The magic quest seems, as the philosopher Anthony Grayling points out, to be almost hard-wired into our consciousness. “Both quest narrative and fantasy are staple needs of the human psyche, and are as old as any form of civilisation -look at the history of the Odyssey, the Aenied, the various Grail stories – they reprise in all forms of art capable of narrative. Fantasy is an excellent form for focussing light on aspects of human experience without the prosaics of reality getting in the way.”
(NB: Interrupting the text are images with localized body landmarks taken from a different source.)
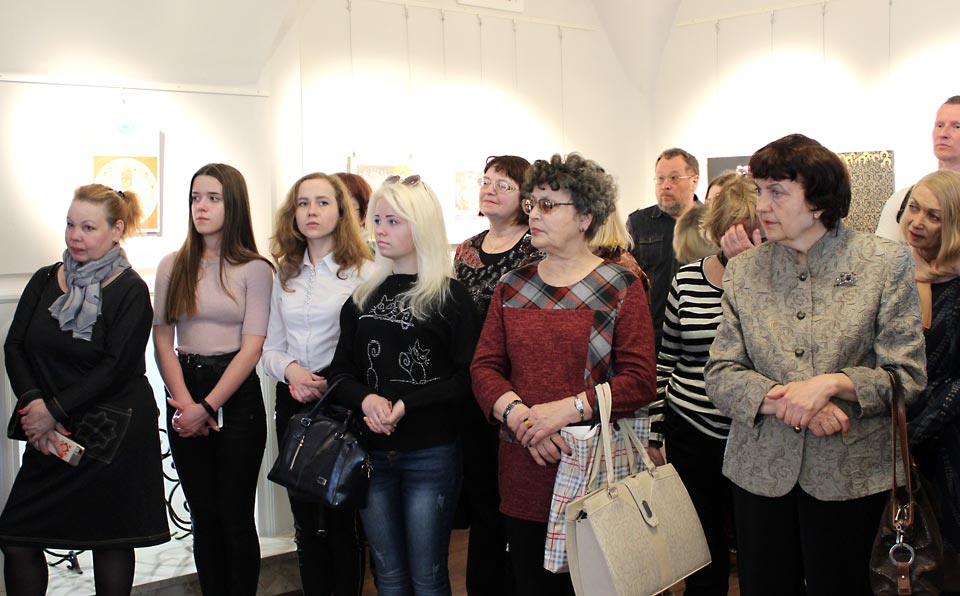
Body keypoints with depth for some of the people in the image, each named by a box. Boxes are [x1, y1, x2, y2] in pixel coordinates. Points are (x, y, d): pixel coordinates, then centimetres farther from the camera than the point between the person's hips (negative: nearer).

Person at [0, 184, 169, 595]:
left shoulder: (130, 291, -7)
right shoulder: (45, 281, 8)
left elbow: (116, 367, -13)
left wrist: (53, 410, -15)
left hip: (113, 435, -4)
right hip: (51, 435, 5)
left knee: (111, 539, 6)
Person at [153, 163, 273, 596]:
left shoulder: (254, 269, -3)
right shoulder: (173, 267, 8)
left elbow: (251, 348, -8)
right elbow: (162, 341, 4)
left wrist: (207, 406, -13)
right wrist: (184, 402, -10)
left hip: (237, 395, -3)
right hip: (184, 396, 3)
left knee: (236, 518, 0)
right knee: (203, 517, 9)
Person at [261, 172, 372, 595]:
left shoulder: (361, 272, -5)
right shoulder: (285, 274, 12)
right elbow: (271, 347, 11)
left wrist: (332, 383, -19)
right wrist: (291, 370, -9)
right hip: (293, 402, 5)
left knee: (341, 517, 2)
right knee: (305, 518, 12)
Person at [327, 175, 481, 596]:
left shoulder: (451, 296, -5)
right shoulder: (363, 297, 9)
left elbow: (467, 379, -11)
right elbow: (341, 371, 7)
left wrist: (404, 405, -19)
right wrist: (366, 399, -14)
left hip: (431, 454, -4)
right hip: (372, 451, 4)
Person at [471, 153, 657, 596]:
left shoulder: (620, 287, -2)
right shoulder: (512, 286, 10)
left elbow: (640, 380, -10)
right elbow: (484, 367, 4)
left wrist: (567, 409, -19)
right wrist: (518, 414, -14)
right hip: (523, 476, 4)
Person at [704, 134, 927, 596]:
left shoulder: (886, 262, -3)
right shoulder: (743, 271, 3)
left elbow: (908, 376, -6)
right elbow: (719, 375, -1)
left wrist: (831, 383, -22)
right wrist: (784, 401, -18)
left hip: (848, 474, -2)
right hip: (761, 470, 2)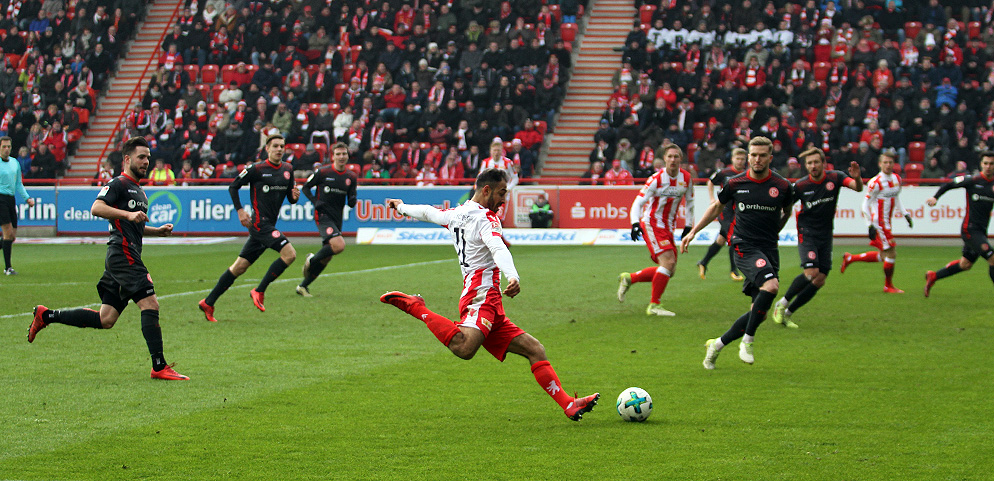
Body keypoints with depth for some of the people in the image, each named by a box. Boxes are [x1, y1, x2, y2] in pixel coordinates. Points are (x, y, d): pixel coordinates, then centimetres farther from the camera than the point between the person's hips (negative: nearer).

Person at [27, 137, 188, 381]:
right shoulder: (118, 184, -5)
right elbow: (96, 208, -20)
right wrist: (128, 214, -28)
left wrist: (158, 231, 22)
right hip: (123, 254, -10)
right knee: (150, 305, -15)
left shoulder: (138, 191, 24)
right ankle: (159, 367, -15)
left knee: (105, 320, 7)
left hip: (127, 258, 10)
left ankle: (46, 315, 17)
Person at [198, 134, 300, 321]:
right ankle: (259, 291, -9)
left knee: (239, 267, 7)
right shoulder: (256, 169, -7)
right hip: (259, 222, -7)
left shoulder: (288, 169, 12)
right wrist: (240, 211, -8)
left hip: (269, 225, 7)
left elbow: (289, 197, 20)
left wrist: (294, 196, -4)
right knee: (289, 253, -20)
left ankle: (208, 302, 13)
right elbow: (233, 187, 2)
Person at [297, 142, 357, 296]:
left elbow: (351, 203, 12)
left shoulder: (351, 177, 8)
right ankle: (312, 260, -2)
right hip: (323, 215, -6)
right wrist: (315, 201, -10)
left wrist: (352, 201, -12)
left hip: (337, 219, 6)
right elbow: (306, 187, 6)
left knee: (326, 258, 5)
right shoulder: (323, 172, -5)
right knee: (339, 245, -26)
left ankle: (303, 286, 17)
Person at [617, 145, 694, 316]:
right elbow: (638, 202, -16)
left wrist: (689, 226, 11)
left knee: (670, 270, 6)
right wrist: (635, 224, -31)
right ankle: (654, 305, -14)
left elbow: (689, 202, 17)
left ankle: (628, 278, 22)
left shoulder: (686, 178, 1)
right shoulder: (657, 179, -15)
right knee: (668, 262, -21)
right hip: (652, 224, -7)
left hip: (668, 228, 7)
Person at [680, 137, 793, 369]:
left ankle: (718, 344, 18)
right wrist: (693, 232, 15)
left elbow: (787, 211, 21)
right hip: (744, 246, -3)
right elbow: (717, 207, 17)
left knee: (759, 313, 0)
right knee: (771, 285, -31)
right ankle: (747, 340, -20)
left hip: (769, 249, 3)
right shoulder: (735, 183, 0)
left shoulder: (782, 186, 0)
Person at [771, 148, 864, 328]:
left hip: (825, 235, 3)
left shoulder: (835, 177, -6)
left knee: (819, 281, -1)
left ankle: (787, 313, 11)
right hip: (807, 232, -3)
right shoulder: (800, 186, -10)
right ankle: (782, 304, -3)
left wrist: (857, 178, -42)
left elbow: (858, 187, -20)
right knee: (811, 272, -22)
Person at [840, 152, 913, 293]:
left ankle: (850, 258, 28)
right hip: (879, 223, -8)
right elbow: (866, 205, -13)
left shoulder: (897, 179, 8)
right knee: (891, 254, -6)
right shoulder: (876, 183, -17)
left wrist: (906, 214, 15)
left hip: (887, 222, 8)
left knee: (883, 256, 14)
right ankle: (888, 286, 12)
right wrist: (871, 226, -17)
Fantasy lends itself to Swiftian political satire, as Jonathan Stroud’s The Amulet of Samarkand showed, but it is its heroes and ideals which seem to move us most. Perhaps in these anxious times we yearn for an Aragorn, an Aslan or a Lyra Bellacqua to stir us with their courage and wisdom because it seems so drastically lacking in reality. Cornelia Funke’s remarkable new novel Inkheart (Chicken House £12.99) embodied this yearning in imagining what would happen if characters could step out of the page – although in her story, what emerges are villains, not heroes.

The children’s author Eva Ibbotson, who won the Smarties Gold Prize two years ago for Journey to the River Sea says, “Fantasy presumes solutions (miracles) without working for them. The imagination, however, knows that the solution must be worked for by the protagonist.” In great fiction, the pain of experience is not avoided, and a parallel world is not something you can escape into when this one becomes too difficult, though it returns you to yourself feeling refreshed and encouraged. At the start of a new year, with doubts and fears pressing in on us in the dark days still ahead, this is worth remembering, whatever your age.